Exercise
Please convert the material into a numbered list, starting at its beginning and going on through the line with "information and make it more meaningful.", leaving out the pictures and any blank lines.
%%
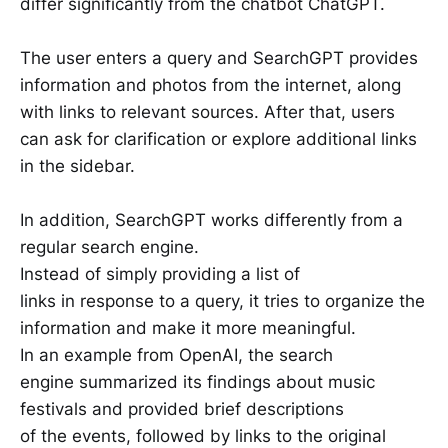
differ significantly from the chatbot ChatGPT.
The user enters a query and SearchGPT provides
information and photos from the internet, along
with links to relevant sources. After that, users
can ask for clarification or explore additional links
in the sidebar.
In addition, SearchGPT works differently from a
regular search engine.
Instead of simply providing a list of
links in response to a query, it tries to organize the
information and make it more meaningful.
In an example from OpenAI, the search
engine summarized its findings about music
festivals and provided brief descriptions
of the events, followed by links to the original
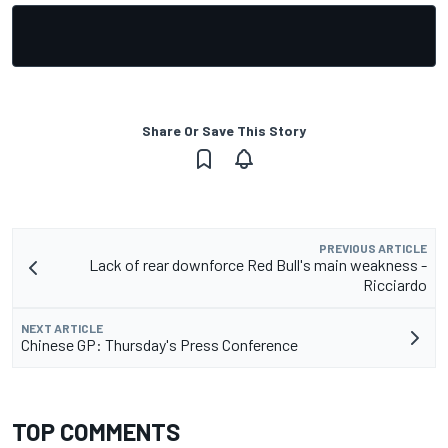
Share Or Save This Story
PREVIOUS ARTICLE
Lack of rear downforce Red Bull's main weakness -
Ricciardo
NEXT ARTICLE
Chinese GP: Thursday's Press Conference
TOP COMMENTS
%%
Output
1. differ significantly from the chatbot ChatGPT.
2. The user enters a query and SearchGPT provides
3. information and photos from the internet, along
4. with links to relevant sources. After that, users
5. can ask for clarification or explore additional links
6. in the sidebar.
7. In addition, SearchGPT works differently from a
8. regular search engine.
9. Instead of simply providing a list of
10. links in response to a query, it tries to organize the
11. information and make it more meaningful.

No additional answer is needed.